Promotion environment-wise, I would say, was around what we expected over the holidays, fairly deep on Black Friday, kind of per typical, but then rebounded and was fairly normal through the rest of December. A few pockets here and there, maybe, especially in beauty of a little bit more promotion, but I haven't seen anything hugely out of the ordinary.

Okay, great. And then, Brian, maybe if you could talk about capital allocation priorities with the acquisition of Olive & June. I guess where's your leverage ratio going to be at, and where do you want to be longer term?

Brian Grass
CFO, Helen of Troy

So at the time of closing, we're about three times leverage and looking to come down off of that pretty quickly. I think a priority for us will be working capital efficiency as we look forward, generate as much cash as possible, and really get back to kind of more of a steady-state leverage run rate. And then as we do that, I think that would be first priority, kind of pay down debt.

Second priority would be to evaluate share repurchase. That's on our minds. Don't want to do it coming right off of an acquisition, most likely, but we think the price is attractive. So we definitely want to get to a place where we can do share repurchase. And then we're always in the market with respect to acquisitions.

Even though we wouldn't want to make one right now at our leverage level, you got to put the work in and build the pipeline to be able to be in a good position to do one when the time comes, and so we continue to do that work, but likely wouldn't expect an acquisition in the next year or so as we look to pay down debt first and then make share repurchase.

Yep. And I guess how are you seeing the M&A landscape? How are you seeing prices and just the willingness of brands to sell or not sell? Or how are you thinking about that?

Yeah, I'd say it's maybe not the best environment. But I think in a world where interest rates are high and I think more of the financial buyers, that will be a limitation for them. That's less of a limitation for us. Of course, we have to be aware of interest costs and returns and those type of things. But I think we get more value out of the strategic aspects and the synergy aspects of acquisitions. And I think that allows us to differentiate ourselves in a market like this against a more financial buyer.

Great, and then maybe last question. You mentioned Project Pegasus in your opening remarks. Maybe if you can just talk about where you're at with that. It's a cost-saving and efficiency program. Where you're at and kind of what's left there?

Noel Geoffroy
CEO, Helen of Troy

Yeah, I'll start and I'll let Brian kind of finish up. I would say Project Pegasus was really quite all-encompassing. It was a global restructuring program that focused on both effectiveness and efficiency. Effectiveness-wise, we did some organizational changes, and that's where we created a North American sales organization for the first time that's really scaling across the entire portfolio. So that was really an effectiveness play more so than an efficiency play.

But there were also many different work streams around cost of goods sold, freight, that sort of thing that was around generating fuel to reinvest back in the business. The project is on track. It takes a while, especially for the cost of goods projects, not only to happen, especially if you're moving suppliers, then also to cycle through our inventory. And so we're seeing the fruits of that labor now. We'll see some in the next year. And Brian, you can maybe touch on the specifics.

Brian Grass
CFO, Helen of Troy

We realized just under $30 million, or we expect to by the full year, just under $30 million in savings for fiscal 2025. And then we're expecting a further $20 million in fiscal year 2026. One of the things we're looking, and hopefully you see that in our kind of continued gross profit margin expansion. And then we're really looking now to kind of set the next level of productivity initiatives that we'll layer on top of Project Pegasus. Doesn't mean we're doing another restructuring program. It just means it's part of our normal operating cadence. We're going to develop productivity initiatives to layer kind of on top of what we've already started.

Great. Thank you so much for joining us.

Noel Geoffroy
CEO, Helen of Troy

Thank you. Thanks, everyone, for joining us.

STUDY QUESTIONS:
A – Output the section of the Helen of Troy transcript from "Okay, great. And" to "pay down debt.".
B – Say whether each statement agrees with the Helen of Troy transcript, answering yes or no and quoting the words that decide it: (i) Leverage stands at about three times when the acquisition closes. (ii) The company expects to make an acquisition within the next year. (iii) Project Pegasus savings expected for fiscal year 2026 total $30 million.
C – Rewrite the paragraph of the Helen of Troy transcript that begins "Second priority would be" as a short bulleted list that keeps its main facts.
The data after this sentence come from a separate source.

(Stored data entries)

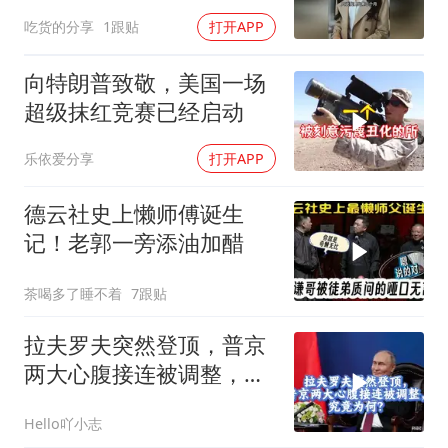
吃货的分享
1跟贴
打开APP
向特朗普致敬，美国一场
超级抹红竞赛已经启动
乐依爱分享
打开APP
德云社史上懒师傅诞生
记！老郭一旁添油加醋
茶喝多了睡不着
7跟贴
拉夫罗夫突然登顶，普京
两大心腹接连被调整，究
竟为何？
Hello吖小志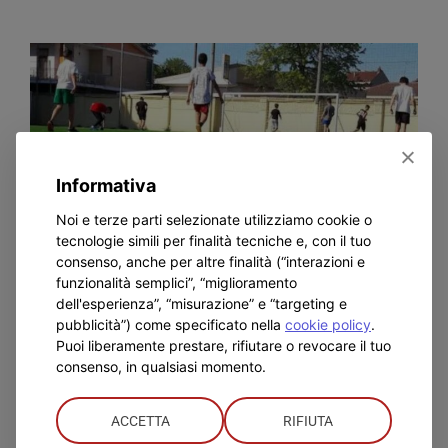
FAP
il
Sal
Day
per
trovare
lavoro
–
La
Voce
Informativa
Alessandrina
Noi e terze parti selezionate utilizziamo cookie o
tecnologie simili per finalità tecniche e, con il tuo
consenso, anche per altre finalità (“interazioni e
funzionalità semplici”, “miglioramento
dell'esperienza”, “misurazione” e “targeting e
“Fai gol per la ricerca”:
pubblicità”) come specificato nella
cookie policy
.
Puoi liberamente prestare, rifiutare o revocare il tuo
torneo di Fil alla Don
consenso, in qualsiasi momento.
Bosco – La Voce
Alessandrina
ACCETTA
RIFIUTA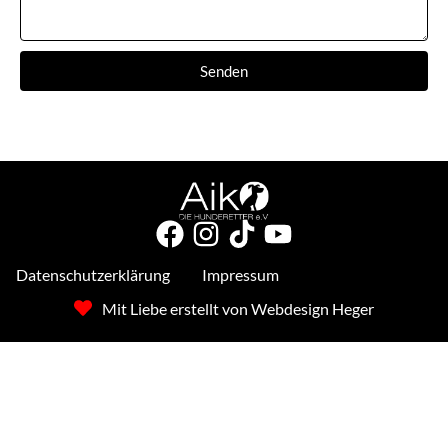
Senden
Datenschutzerklärung
Impressum
Mit Liebe erstellt von Webdesign Heger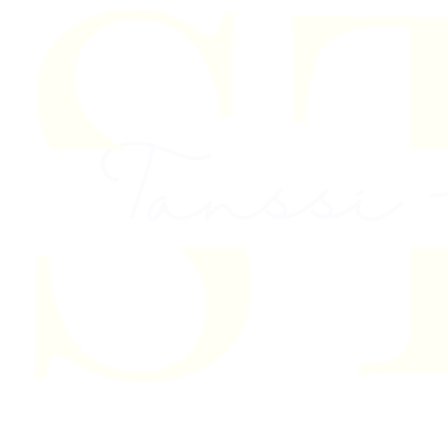
Skip to content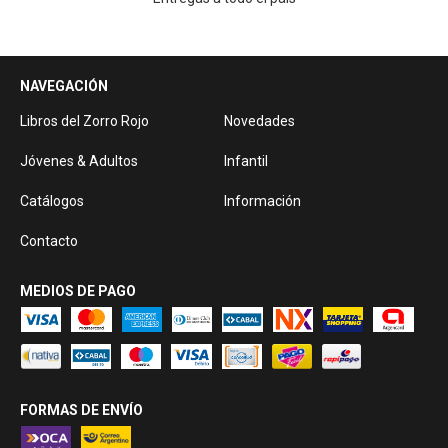
NAVEGACIÓN
Libros del Zorro Rojo
Novedades
Jóvenes & Adultos
Infantil
Catálogos
Información
Contacto
MEDIOS DE PAGO
FORMAS DE ENVÍO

RESPONSES BY ITEM NUMBER:
A –
Okay, great. And then, Brian, maybe if you could talk about capital allocation priorities with the acquisition of Olive & June. I guess where's your leverage ratio going to be at, and where do you want to be longer term?

Brian Grass
CFO, Helen of Troy

So at the time of closing, we're about three times leverage and looking to come down off of that pretty quickly. I think a priority for us will be working capital efficiency as we look forward, generate as much cash as possible, and really get back to kind of more of a steady-state leverage run rate. And then as we do that, I think that would be first priority, kind of pay down debt.

B –
(i) Yes: "So at the time of closing, we're about three times leverage"
(ii) No: "likely wouldn't expect an acquisition in the next year or so"
(iii) No: "we're expecting a further $20 million in fiscal year 2026"

C –
- Evaluating share repurchase is the second priority.
- A repurchase most likely won't happen right after an acquisition.
- The share price is seen as attractive, and the company wants to reach a position where it can repurchase shares.
- The company is always in the market for acquisitions.